> _Exercise_: Write out the passage below about the Okefenokee swamp photographs, starting at "Spiders are aplenty" and ending at "bunched in bouquets.", with "sundews" put in place of "pitcher plants".
======== Selected passage
Spiders are aplenty and have ample dining options during the warm months, Banks said, when bug shirts and head covers are needed after dark.

Carnivorous pitcher plants are a staple in the Okefenokee prairies and are bunched in bouquets.

Banks’ gorgeous, almost psychedelic images make up his new book “Trembling Earth: A Transcendental Trip Through the Okefenokee.” Okefenokee has been translated as “land of trembling earth” in the the Muskogee language.

“I wanted to hint at this more spiritual, mystical feeling that people have talked about this place since (naturalist and writer) William Bartram’s travels in the 18th century,” Banks said. “It was like suddenly, all these little tricks that I had come up with, for creating an image that feels a little more surreal, I had an outlet for them.”

The effects are mainly the result of strobe lights and colored gels or filters, Banks explained.

“When I go out on these trips, I have normally two lights: one goes on my camera, or can also be used off camera, and the other is a little bit of a stronger battery-powered strobe light like you would use in a studio,” he said. “I’m often using one, if not both of those. Sometimes they’ll have different colors, like a tinted piece of plastic more or less that goes in front of the light, and then the light shoots through that and casts that color.”

“My favorite time in the swamp is predawn, when the fog cloaks the landscape bestowing an eerie glow,” Banks said.
================
======== Provided data
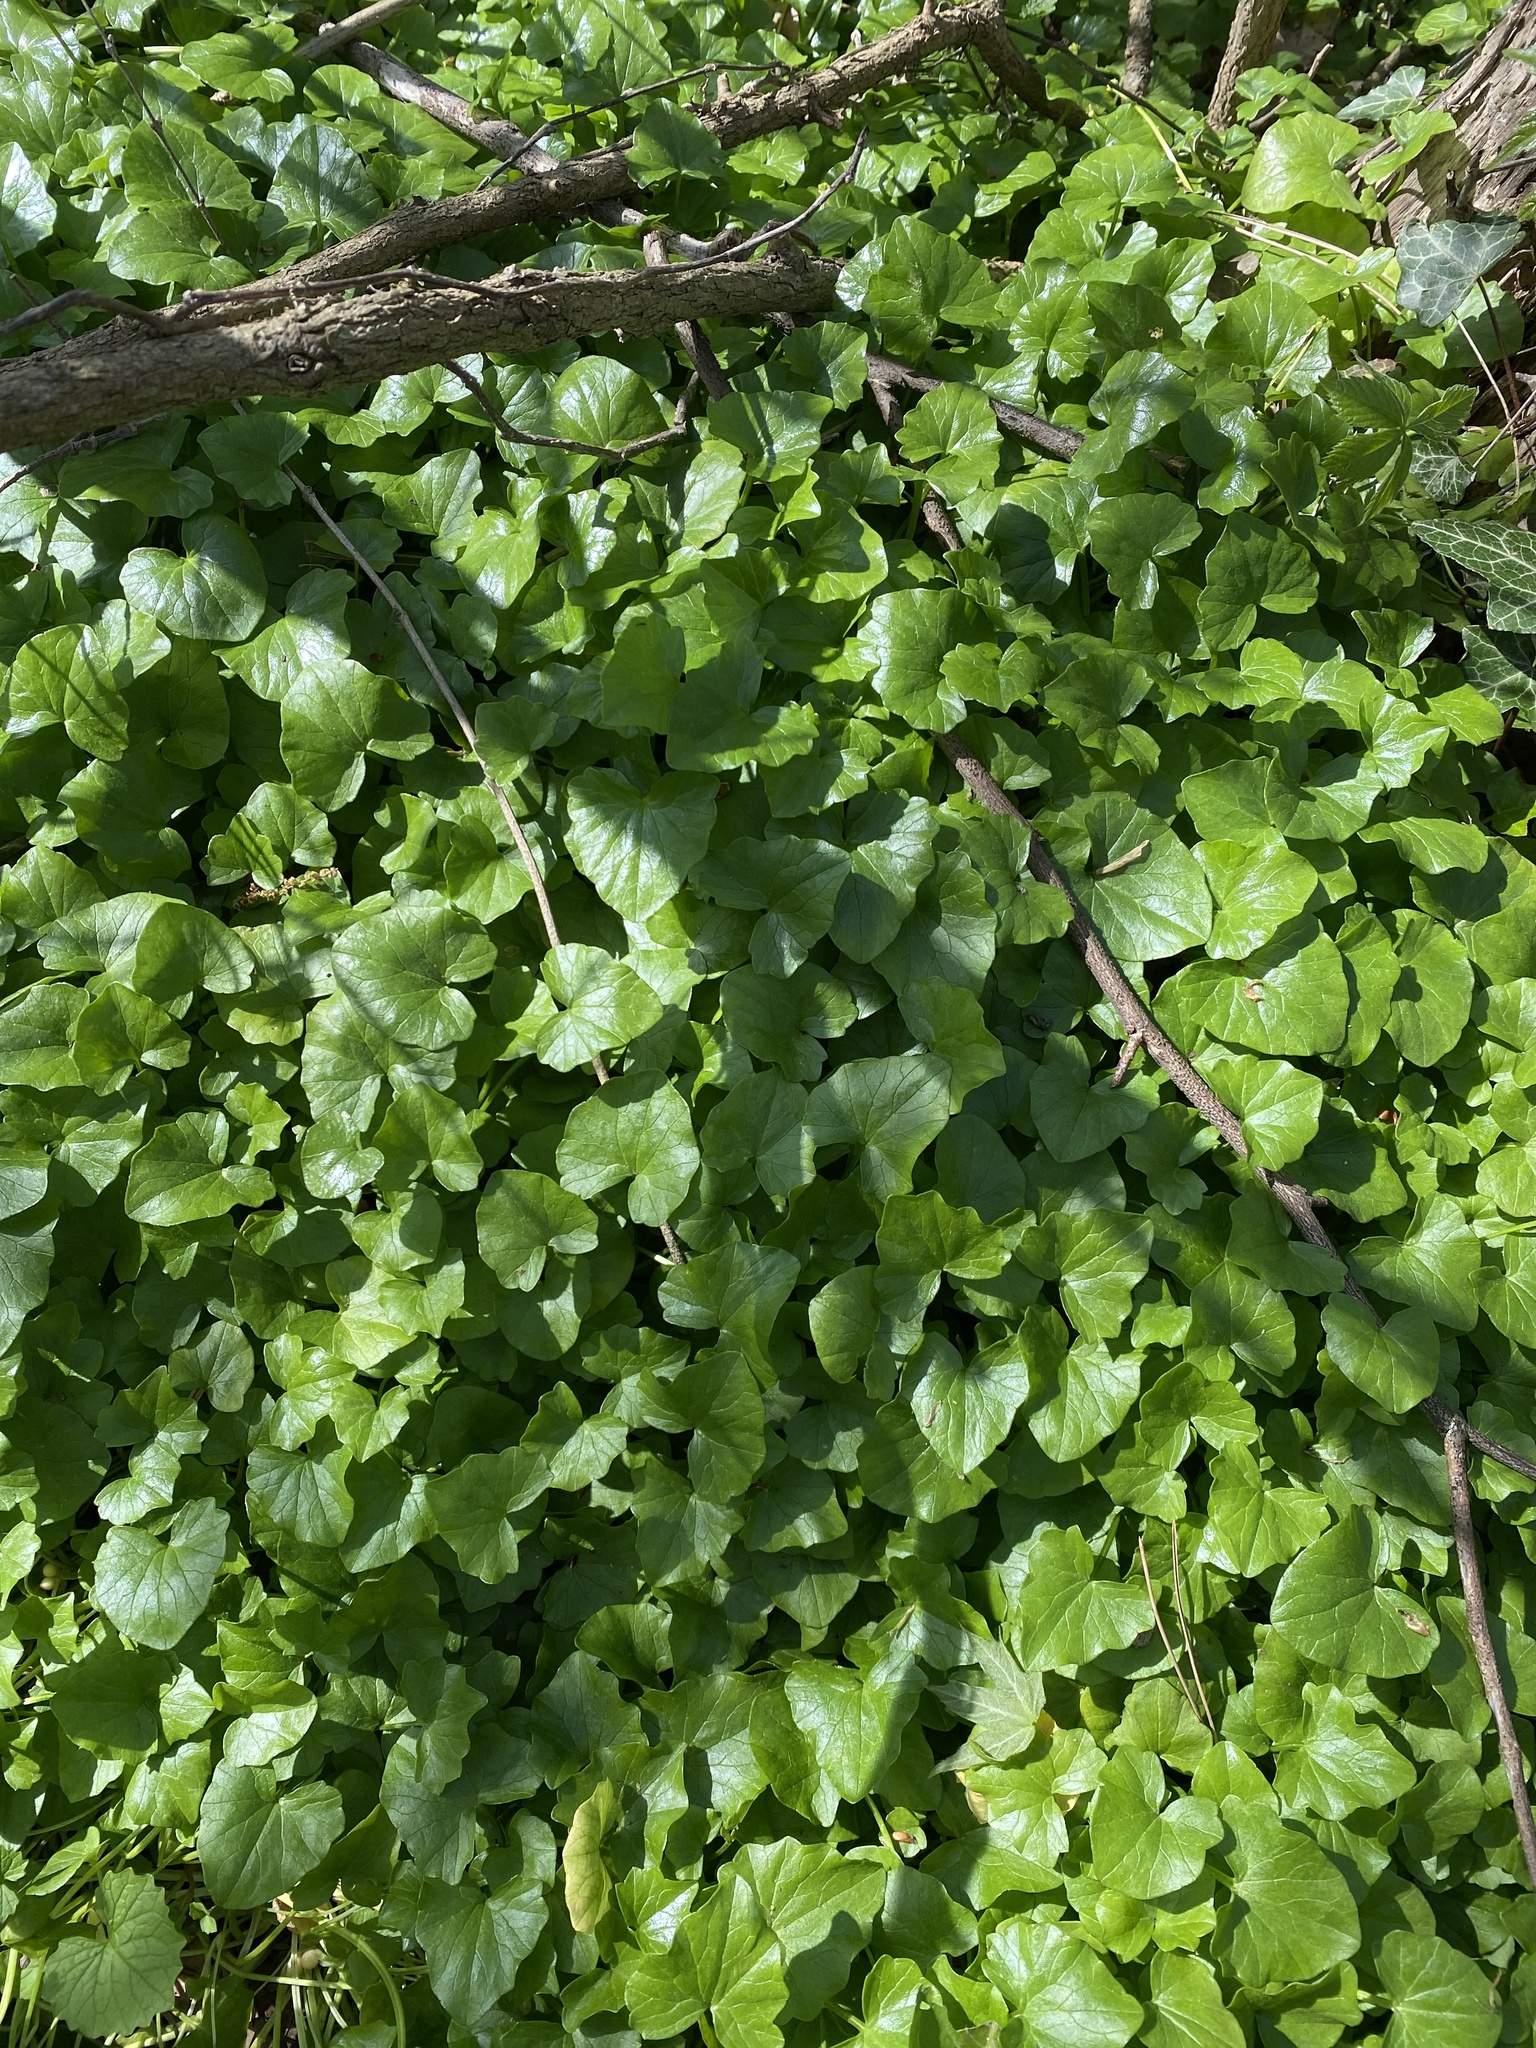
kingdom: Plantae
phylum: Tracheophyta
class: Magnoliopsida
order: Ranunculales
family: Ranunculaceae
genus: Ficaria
================
> _Answer to this task_:
Spiders are aplenty and have ample dining options during the warm months, Banks said, when bug shirts and head covers are needed after dark.

Carnivorous sundews are a staple in the Okefenokee prairies and are bunched in bouquets.